Forte mobilisation des pro-européens à Londres

27 - Mars - 2017

Forte mobilisation des pro-européens à Londres

Jamais Londres n’avait vu autant de drapeaux de l’Union européenne (UE). Dans cette capitale où aucun bâtiment public – hormis les ambassades – n’en arbore et où les manifestations font rarement le plein, le défilé aux allures de raz-de-marée pro-européen organisé samedi 25 mars avait un goût d’apothéose triste. Sous un ciel aussi bleu que les calicots européens brandis tout au long du cortège, des dizaines de milliers de Britanniques ont proclamé leur attachement au continent et à l’UE tout en vouant aux gémonies le « hard Brexit » prôné par la première ministre, Theresa May.
A l’heure où les Vingt-Sept célébraient les 60 ans du traité de Rome et tentaient d’imaginer l’avenir, les manifestants de Londres enrageaient de rester au bord du chemin ou de faire marche arrière. « Demain les montres reculent d’une heure. Mercredi [jour de l’officialisation du Brexit par Mme May], elles vont reculer de quarante ans », résumait une pancarte. Aux « Happy birthday EU » repris en chœur faisaient écho les « Better me and EU together » et les « On ne voulait pas ça ! », comme pour déplorer la fin d’une histoire d’amour.
Avertissement
Il faut dire que ce samedi-là était particulièrement lourd. Le défilé s’est achevé par une minute de silence devant les grilles de Westminster, trois jours après l’attaque terroriste qui a fait quatre morts au même endroit. Organisée sur le thème « Unis pour l’Europe » neuf mois après la victoire du Brexit (51,9 %), la manifestation se voulait aussi un avertissement à Mme May qui, mercredi 29 mars, doit notifier officiellement à l’UE qu’elle demande le divorce. « La sortie du marché unique européen n’était pas incluse dans le mandat du référendum. Theresa May a détourné le vote pour mettre en œuvre le programme de la droite extrême », soutenait Ben Lovejoy, un écrivain de 53 ans dont la pancarte exprimait son inquiétude : « Je suis britannique et je suis dans une manif.
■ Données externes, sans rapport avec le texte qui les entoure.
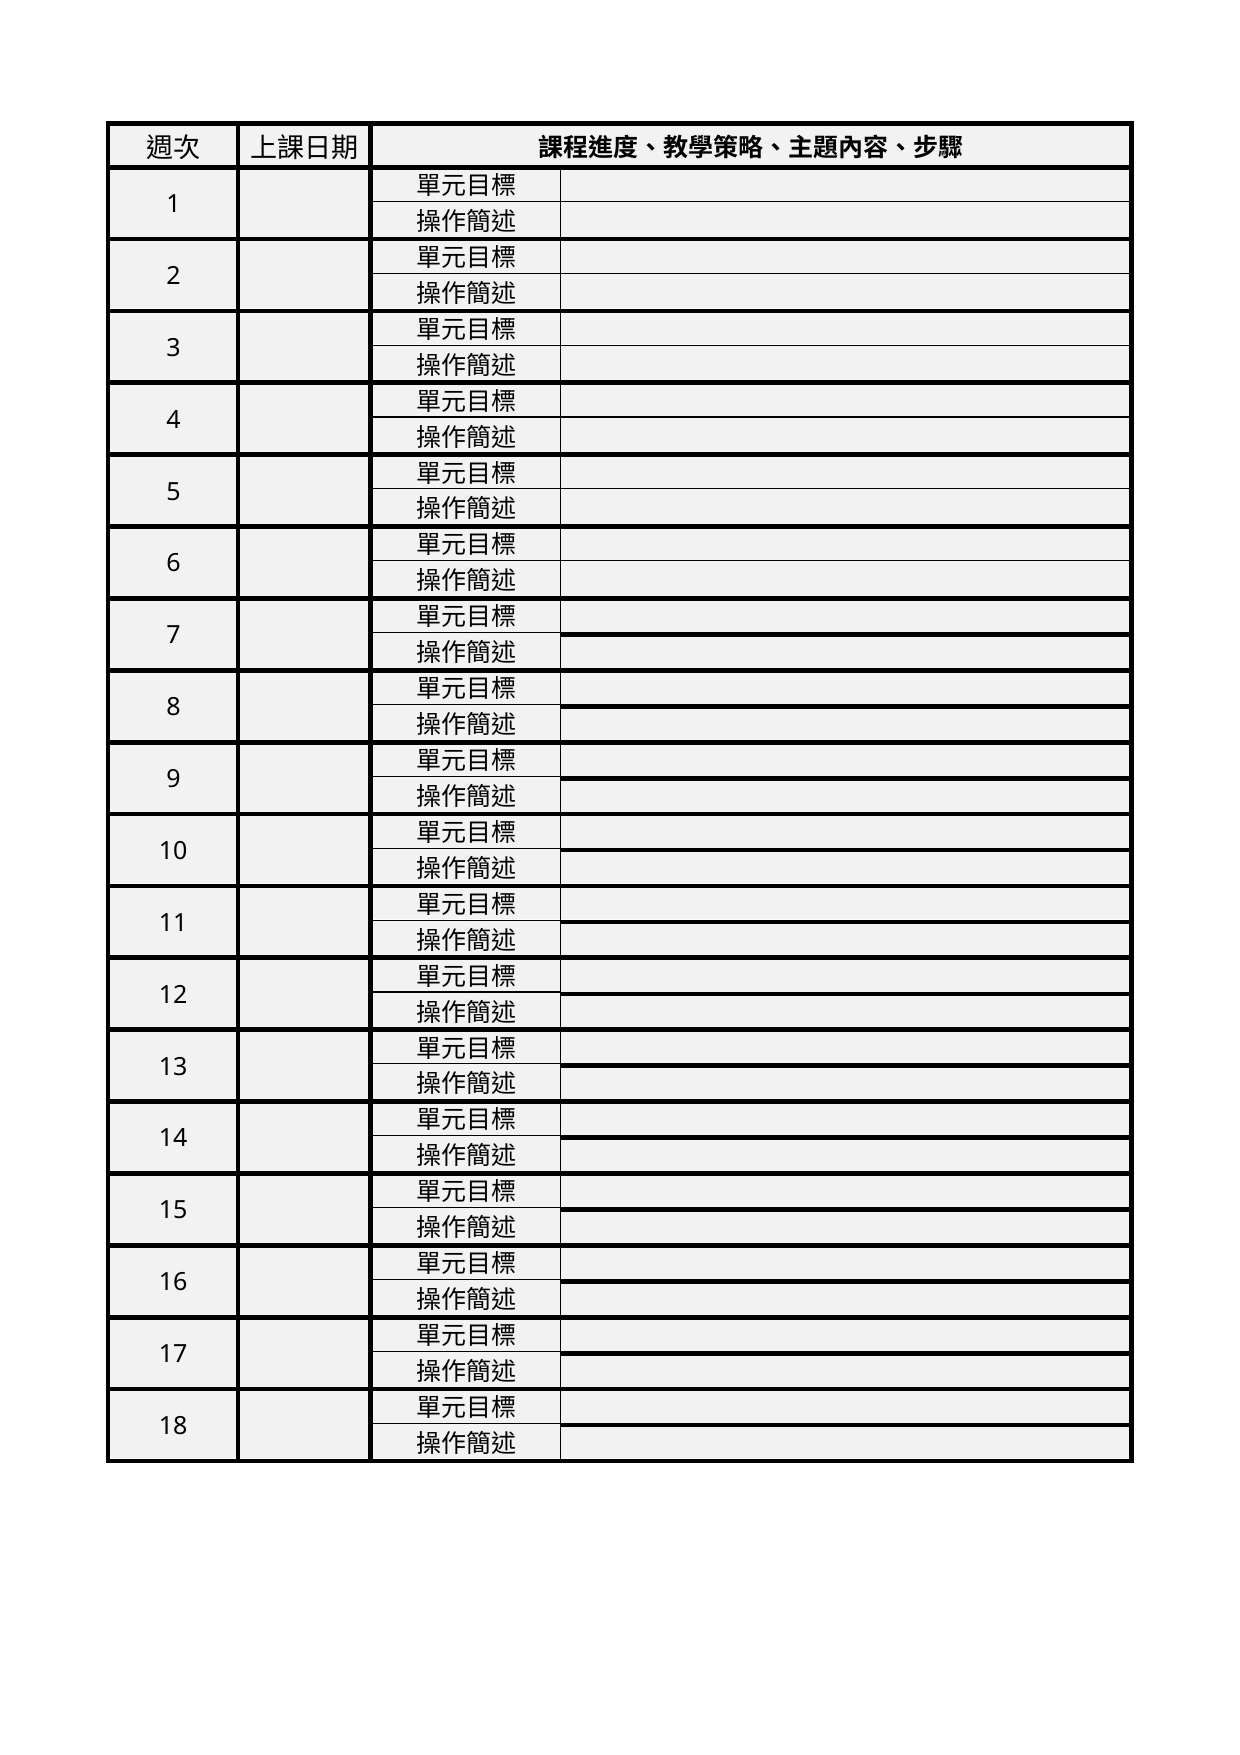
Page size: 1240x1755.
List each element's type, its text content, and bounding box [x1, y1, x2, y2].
C’est que ça doit aller mal. »
Etait réunie la foule des 48 %, la presque moitié du pays qui a voté pour rester dans l’UE, des gens plutôt éduqués, prospères, blancs, polyglottes, souvent des couples mixtes avec des poussettes. « Ma femme travaille depuis quinze ans pour le Service national de santé [NHS], mais elle est française et pourrait être expulsée après le Brexit », s’indignait Paul Collins, un Britannique de 39 ans. « Ma mère est allemande et mon père écossais, je suis le résultat d’une union européenne », proclamait Colin Wilson, physicien à Oxford. Une petite fille portait cette étiquette : « Née en Angleterre, fabriquée en Europe. »
La quasi-invisibilité des partis politiques et les innombrables pancartes bricolées à la maison soulignaient une anomalie : les opposants au Brexit n’ont pratiquement aucun représentant politique hormis le minuscule parti libéral-démocrate. A la fin du défilé, son leader, Tim Farron, a pris la parole et réclamé un deuxième référendum sur le deal final avec Bruxelles, « pour que nous puissions regarder nos petits-enfants dans les yeux ». Le Labour de Jeremy Corbyn, lui, a brillé par son absence. Il colle à Theresa May pour ne pas perdre ses bastions populaires du nord pro-Brexit.
« Nous vivons une double tragédie, résumait Richard Naylor, un consultant de 48 ans : le Brexit et la direction du Labour ». Sur un fauteuil de handicapé, une manifestante avait disposé les effigies grotesques de Theresa May, Boris Johnson, Nigel Farage (ex-chef du UKIP ; extrême droite) et Jeremy Corbyn surmontées d’une grande voile. Enveloppée dans des drapeaux européens, elle promenait dans le défilé cette « nef des fous ».